Tiny ticking atoms are the metric by which we most precisely gauge the passage of time. As they hang suspended in complicated, ultracold webs of magnetism, we probe them with lasers to measure their oscillations back and forth.
The very act of measurement, though, can cause these atomic clocks to degrade. The lasers heat the atoms, and they escape into the void. A quantum phenomenon called superradiance could, physicists have found, solve this problem – making the most precise clocks on Earth even tighter.
"Because the atoms constantly need to be replaced with fresh new atoms, while new atoms are being prepared, the clock loses time ever so slightly," explains physicist Eliot Bohr, formerly of the University of Copenhagen, now at the University of Colorado.
"Therefore, we are attempting to overcome some of the current challenges and limitations of the world's best atomic clocks by, among other things, reusing the atoms so that they don't need to be replaced as often."
An atomic clock, as you can probably imagine, is a complicated machine to build. You need to get a bunch of atoms – in this case, strontium, although cesium and ytterbium are also popular choices – and subject them to certain conditions in order to trap them in place, and measure their oscillations.
The strontium atoms are produced in a hot oven, which heats up solid strontium to produce vapor. These atoms are ejected from the furnace, then slowed and cooled to the extremely cold temperature of -273 degrees Celsius, just a fraction above absolute zero, in a vacuum chamber to which the team added two mirrors, forming what's known as an optical cavity, which only allows certain patterns of light to reflect back and forth.
"When the atoms land in the vacuum chamber, they lie completely still because it is so cold, which makes it possible to register their oscillations with the two mirrors at opposing ends of the chamber," Bohr explains.

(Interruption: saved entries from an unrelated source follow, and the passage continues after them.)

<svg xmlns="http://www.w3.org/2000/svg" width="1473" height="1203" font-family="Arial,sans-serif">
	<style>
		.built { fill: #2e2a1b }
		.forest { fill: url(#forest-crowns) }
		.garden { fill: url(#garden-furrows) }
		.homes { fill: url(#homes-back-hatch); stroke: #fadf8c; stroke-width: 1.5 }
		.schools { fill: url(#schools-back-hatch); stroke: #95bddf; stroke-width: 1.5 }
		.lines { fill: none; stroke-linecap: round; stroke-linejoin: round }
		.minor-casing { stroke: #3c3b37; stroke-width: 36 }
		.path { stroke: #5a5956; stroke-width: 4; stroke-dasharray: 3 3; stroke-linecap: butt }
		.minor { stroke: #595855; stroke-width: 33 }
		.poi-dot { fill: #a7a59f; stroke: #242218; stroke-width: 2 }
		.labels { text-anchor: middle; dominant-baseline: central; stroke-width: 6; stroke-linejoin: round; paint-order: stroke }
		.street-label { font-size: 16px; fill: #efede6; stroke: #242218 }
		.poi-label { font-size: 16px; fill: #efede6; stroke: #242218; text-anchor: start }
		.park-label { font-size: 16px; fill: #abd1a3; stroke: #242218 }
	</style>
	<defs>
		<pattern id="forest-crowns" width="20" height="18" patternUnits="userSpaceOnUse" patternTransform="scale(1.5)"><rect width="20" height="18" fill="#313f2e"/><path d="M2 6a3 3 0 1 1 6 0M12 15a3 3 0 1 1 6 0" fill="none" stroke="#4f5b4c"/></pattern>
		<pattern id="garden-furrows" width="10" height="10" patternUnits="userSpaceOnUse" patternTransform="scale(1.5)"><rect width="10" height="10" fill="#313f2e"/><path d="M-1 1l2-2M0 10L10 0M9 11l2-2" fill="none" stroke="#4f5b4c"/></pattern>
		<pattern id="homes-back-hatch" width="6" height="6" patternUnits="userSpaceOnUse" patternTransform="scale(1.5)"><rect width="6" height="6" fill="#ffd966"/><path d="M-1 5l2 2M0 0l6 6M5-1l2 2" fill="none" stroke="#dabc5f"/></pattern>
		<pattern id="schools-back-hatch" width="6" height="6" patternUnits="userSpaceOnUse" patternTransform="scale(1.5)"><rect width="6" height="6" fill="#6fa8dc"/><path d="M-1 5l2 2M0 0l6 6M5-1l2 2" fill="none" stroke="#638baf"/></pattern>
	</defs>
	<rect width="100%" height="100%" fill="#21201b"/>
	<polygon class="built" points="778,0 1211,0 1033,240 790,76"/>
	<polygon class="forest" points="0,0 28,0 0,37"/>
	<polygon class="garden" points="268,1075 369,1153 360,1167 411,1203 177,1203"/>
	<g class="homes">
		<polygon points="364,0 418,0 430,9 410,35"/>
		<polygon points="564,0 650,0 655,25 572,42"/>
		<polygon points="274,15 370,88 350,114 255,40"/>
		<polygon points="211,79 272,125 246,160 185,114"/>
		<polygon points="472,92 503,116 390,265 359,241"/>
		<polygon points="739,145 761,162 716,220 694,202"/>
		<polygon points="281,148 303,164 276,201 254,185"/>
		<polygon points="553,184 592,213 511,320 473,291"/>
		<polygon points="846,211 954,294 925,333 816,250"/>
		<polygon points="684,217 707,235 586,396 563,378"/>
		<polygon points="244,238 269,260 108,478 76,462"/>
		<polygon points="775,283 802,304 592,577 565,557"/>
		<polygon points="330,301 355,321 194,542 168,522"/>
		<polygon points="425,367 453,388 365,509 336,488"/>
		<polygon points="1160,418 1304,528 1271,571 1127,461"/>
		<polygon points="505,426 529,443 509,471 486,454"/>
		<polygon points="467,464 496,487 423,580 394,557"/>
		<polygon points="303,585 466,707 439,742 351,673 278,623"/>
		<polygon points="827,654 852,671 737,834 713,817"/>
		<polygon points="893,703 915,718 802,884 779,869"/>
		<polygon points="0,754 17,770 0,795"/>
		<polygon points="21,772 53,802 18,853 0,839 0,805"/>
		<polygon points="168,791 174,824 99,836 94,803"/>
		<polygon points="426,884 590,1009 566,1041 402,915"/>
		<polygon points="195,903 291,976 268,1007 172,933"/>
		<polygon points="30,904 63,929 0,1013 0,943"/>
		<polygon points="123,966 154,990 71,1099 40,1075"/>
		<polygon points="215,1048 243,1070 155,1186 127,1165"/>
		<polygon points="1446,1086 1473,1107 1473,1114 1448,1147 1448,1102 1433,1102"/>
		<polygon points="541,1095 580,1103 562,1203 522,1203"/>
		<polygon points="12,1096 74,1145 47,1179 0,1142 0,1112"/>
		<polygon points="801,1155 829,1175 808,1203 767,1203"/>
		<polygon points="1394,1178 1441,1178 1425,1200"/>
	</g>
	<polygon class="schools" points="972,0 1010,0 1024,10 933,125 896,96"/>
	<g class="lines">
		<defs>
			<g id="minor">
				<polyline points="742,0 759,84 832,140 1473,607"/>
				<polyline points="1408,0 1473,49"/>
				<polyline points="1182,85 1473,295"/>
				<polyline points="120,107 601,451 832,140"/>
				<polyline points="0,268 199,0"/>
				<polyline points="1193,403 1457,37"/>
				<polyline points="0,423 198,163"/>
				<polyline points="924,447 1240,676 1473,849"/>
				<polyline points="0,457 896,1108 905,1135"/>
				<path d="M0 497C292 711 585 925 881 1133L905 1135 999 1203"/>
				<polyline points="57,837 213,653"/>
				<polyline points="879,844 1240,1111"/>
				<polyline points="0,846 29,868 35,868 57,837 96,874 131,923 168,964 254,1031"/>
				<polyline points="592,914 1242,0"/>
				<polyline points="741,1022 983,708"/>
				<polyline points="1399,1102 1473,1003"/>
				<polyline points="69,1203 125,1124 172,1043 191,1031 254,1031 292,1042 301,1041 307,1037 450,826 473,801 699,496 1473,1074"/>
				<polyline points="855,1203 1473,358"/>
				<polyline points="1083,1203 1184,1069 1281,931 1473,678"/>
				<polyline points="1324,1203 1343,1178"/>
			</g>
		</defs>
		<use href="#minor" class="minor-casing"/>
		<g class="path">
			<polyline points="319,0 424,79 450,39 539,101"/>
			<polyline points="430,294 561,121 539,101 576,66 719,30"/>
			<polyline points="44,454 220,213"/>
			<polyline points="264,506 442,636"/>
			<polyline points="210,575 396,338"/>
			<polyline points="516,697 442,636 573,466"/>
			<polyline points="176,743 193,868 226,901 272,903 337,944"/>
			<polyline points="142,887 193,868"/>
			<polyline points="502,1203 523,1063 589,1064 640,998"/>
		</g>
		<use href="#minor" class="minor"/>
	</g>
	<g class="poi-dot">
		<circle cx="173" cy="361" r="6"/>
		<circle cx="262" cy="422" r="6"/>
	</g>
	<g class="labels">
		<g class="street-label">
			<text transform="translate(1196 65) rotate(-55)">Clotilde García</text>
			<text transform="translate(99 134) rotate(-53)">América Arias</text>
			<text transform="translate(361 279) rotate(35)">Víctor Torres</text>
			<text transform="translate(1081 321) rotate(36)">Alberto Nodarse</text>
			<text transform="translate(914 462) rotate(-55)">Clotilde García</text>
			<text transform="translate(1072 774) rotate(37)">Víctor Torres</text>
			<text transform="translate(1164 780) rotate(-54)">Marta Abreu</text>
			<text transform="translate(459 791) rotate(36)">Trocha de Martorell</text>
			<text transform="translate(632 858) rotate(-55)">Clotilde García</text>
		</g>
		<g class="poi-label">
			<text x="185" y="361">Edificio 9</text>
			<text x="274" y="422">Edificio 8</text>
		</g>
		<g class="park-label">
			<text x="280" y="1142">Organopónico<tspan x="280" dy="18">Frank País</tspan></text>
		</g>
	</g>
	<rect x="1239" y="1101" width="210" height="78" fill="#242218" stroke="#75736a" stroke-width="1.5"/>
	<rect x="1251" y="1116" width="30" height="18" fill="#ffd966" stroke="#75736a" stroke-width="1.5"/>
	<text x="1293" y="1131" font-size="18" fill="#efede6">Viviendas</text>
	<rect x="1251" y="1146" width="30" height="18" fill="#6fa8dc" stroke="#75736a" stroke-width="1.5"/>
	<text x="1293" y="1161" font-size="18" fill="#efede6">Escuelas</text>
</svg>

Now, atomic clocks are already very precise. The most accurate yet, announced just a month ago in a preprint, is a strontium clock that can run for 40 billion years without losing time.
So you might think that refining the precision is gilding the lily, but accurate timekeeping is actually extraordinarily useful, for applications such as measuring the physical world, to navigation, to tests of relativity.

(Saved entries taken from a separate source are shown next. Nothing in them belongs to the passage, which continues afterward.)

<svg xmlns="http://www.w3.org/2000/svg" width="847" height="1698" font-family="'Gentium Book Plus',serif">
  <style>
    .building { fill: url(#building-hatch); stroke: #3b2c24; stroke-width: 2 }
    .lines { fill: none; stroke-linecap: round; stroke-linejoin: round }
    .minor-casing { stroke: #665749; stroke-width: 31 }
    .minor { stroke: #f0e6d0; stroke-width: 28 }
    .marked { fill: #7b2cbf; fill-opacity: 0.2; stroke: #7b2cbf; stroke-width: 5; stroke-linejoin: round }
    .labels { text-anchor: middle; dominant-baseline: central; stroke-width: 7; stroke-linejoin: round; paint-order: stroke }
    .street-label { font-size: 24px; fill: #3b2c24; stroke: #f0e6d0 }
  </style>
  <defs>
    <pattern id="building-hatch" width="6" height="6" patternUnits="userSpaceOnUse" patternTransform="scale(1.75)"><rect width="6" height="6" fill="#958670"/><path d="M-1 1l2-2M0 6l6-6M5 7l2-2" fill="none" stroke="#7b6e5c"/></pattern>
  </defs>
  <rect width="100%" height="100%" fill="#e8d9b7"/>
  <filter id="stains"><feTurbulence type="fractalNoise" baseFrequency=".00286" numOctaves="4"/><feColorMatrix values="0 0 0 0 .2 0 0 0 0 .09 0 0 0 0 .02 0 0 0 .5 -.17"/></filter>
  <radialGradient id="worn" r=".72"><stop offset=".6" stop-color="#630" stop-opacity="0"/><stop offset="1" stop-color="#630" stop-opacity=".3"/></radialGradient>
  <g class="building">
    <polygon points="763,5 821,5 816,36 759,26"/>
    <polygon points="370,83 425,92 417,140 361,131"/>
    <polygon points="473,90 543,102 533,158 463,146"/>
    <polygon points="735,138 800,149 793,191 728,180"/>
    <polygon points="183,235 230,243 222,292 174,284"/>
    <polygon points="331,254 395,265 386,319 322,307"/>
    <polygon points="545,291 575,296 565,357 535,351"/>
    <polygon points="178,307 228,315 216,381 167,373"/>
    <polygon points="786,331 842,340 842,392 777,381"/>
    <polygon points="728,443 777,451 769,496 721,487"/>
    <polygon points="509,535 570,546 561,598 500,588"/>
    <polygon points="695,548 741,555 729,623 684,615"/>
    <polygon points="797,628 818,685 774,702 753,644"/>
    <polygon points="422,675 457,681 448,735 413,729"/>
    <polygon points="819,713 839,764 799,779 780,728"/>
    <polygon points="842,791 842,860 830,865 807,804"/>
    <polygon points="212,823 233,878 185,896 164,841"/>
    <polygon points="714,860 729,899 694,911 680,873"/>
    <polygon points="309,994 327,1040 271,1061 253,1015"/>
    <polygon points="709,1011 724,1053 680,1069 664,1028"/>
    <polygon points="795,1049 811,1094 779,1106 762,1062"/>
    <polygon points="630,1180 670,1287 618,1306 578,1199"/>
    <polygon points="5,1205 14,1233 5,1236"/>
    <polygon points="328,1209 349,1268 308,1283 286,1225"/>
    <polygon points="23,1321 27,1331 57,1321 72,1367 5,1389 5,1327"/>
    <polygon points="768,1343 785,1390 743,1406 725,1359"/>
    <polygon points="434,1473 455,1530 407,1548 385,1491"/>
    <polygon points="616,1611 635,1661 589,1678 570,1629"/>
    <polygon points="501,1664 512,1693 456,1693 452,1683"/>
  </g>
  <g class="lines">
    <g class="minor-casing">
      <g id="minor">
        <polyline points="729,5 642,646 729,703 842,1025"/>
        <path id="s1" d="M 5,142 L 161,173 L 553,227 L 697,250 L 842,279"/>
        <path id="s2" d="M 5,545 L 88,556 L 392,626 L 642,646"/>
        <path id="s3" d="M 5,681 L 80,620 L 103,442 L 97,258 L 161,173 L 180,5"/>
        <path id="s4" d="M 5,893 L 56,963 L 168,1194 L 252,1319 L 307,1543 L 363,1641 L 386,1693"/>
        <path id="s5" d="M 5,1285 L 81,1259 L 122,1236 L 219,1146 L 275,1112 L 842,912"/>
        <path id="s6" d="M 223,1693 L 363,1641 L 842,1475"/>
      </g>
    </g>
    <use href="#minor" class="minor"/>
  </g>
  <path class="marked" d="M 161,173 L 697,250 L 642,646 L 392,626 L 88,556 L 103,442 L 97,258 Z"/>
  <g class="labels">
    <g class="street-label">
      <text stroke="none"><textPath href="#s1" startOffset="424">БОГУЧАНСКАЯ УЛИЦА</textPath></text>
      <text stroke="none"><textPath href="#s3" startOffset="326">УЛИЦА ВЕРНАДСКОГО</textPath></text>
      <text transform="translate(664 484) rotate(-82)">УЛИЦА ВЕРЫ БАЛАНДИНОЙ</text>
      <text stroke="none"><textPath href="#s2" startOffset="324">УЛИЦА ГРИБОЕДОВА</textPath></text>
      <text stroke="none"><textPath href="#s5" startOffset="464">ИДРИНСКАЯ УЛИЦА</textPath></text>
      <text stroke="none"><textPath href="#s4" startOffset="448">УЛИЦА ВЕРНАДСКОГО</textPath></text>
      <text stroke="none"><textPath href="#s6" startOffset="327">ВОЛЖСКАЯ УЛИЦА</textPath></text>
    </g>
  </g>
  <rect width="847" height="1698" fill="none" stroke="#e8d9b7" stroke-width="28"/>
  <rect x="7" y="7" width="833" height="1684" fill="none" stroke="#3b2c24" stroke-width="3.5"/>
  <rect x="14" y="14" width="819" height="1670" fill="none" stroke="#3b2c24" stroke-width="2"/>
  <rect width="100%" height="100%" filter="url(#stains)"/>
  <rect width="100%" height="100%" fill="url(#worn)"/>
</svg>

So Bohr and his colleagues wanted to find a way to build an atomic clock that doesn't lose atoms, and for this they tapped into superradiance. This is when a group of excited atoms synchronizes the separation of its charges, collectively emitting a short, intense pulse of light so neatly aligned, it can be measured with great precision.
"The mirrors cause the atoms to behave as a single unit. Collectively, they emit a powerful light signal that we can use to read out the atomic state, a crucial step for measuring time," Bohr says.
"This method heats up the atoms minimally, so it all happens without replacing the atoms, and this has the potential to make it a more precise measurement method."
At this point, the team's experimental developments are in the proof of concept stage. Their work shows that it is possible; now it needs to be developed and refined to advance the field of chronometry in a new, ultra-precise direction.
"Our scheme is an innovative approach to atomic state readout characterized by its speed, simplicity, and highly directional emission of signal photons," the researchers write in their paper.
"The immediate benefits offered by our scheme could be applied to any quantum sensor relying on the population difference readout of a quantum state."
The research has been published in Nature Communications.